> _ASSIGNMENT_
Could you rewrite the text lines of this material with every "Врбас" replaced by "Vrbas" and everything else unchanged? Leave the pictures out of your answer.

Items in a dataset:
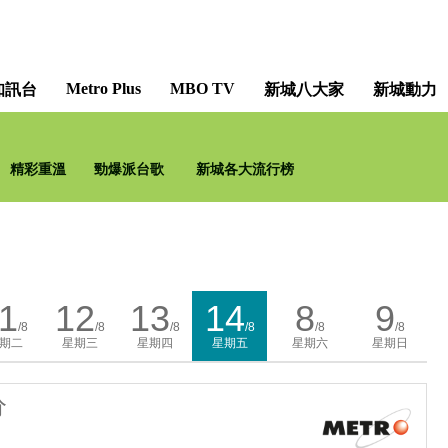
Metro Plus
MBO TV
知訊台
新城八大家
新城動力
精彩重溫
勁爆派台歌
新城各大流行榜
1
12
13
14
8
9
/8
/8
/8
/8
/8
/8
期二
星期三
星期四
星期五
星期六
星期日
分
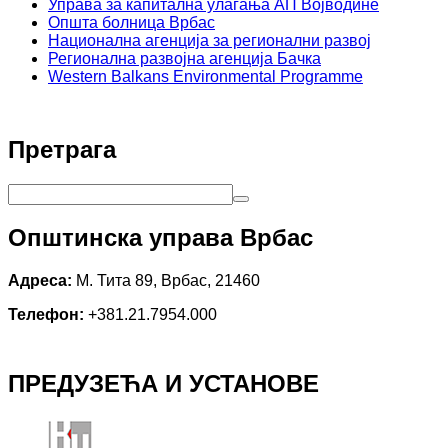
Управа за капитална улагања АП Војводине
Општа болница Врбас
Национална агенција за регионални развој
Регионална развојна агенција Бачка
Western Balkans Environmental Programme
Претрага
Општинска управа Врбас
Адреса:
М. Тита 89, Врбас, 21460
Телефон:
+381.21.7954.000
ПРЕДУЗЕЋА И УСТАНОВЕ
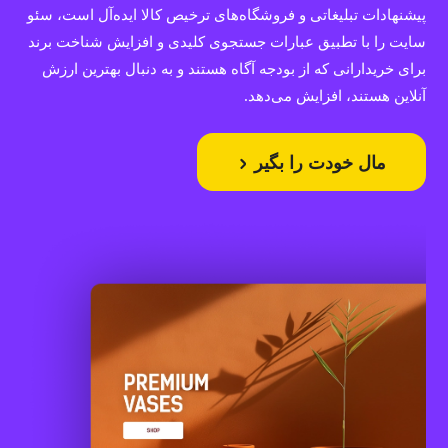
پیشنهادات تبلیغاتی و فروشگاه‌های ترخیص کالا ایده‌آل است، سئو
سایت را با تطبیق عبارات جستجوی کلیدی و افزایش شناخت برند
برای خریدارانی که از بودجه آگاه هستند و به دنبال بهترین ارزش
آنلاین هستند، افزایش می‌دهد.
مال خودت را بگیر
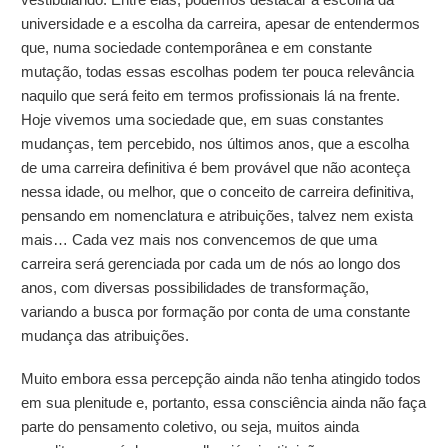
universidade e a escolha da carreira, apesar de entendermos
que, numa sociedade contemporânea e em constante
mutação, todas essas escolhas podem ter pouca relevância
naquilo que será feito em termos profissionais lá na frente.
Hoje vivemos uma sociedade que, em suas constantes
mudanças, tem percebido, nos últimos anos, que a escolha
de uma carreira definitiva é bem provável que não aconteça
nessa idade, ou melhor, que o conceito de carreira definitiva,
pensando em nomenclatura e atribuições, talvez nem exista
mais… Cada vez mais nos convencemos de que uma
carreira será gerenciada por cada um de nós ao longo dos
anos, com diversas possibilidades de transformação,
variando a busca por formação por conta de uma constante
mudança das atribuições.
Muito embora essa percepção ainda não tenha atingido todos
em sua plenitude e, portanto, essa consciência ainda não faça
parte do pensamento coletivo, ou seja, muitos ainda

> _PROBLEM SOLUTION_
Metro Plus
MBO TV
知訊台
新城八大家
新城動力
精彩重溫
勁爆派台歌
新城各大流行榜
1
12
13
14
8
9
/8
/8
/8
/8
/8
/8
期二
星期三
星期四
星期五
星期六
星期日
分
Управа за капитална улагања АП Војводине
Општа болница Vrbas
Национална агенција за регионални развој
Регионална развојна агенција Бачка
Western Balkans Environmental Programme
Претрага
Општинска управа Vrbas
Адреса:
М. Тита 89, Vrbas, 21460
Телефон:
+381.21.7954.000
ПРЕДУЗЕЋА И УСТАНОВЕ
پیشنهادات تبلیغاتی و فروشگاه‌های ترخیص کالا ایده‌آل است، سئو
سایت را با تطبیق عبارات جستجوی کلیدی و افزایش شناخت برند
برای خریدارانی که از بودجه آگاه هستند و به دنبال بهترین ارزش
آنلاین هستند، افزایش می‌دهد.
مال خودت را بگیر
universidade e a escolha da carreira, apesar de entendermos
que, numa sociedade contemporânea e em constante
mutação, todas essas escolhas podem ter pouca relevância
naquilo que será feito em termos profissionais lá na frente.
Hoje vivemos uma sociedade que, em suas constantes
mudanças, tem percebido, nos últimos anos, que a escolha
de uma carreira definitiva é bem provável que não aconteça
nessa idade, ou melhor, que o conceito de carreira definitiva,
pensando em nomenclatura e atribuições, talvez nem exista
mais… Cada vez mais nos convencemos de que uma
carreira será gerenciada por cada um de nós ao longo dos
anos, com diversas possibilidades de transformação,
variando a busca por formação por conta de uma constante
mudança das atribuições.
Muito embora essa percepção ainda não tenha atingido todos
em sua plenitude e, portanto, essa consciência ainda não faça
parte do pensamento coletivo, ou seja, muitos ainda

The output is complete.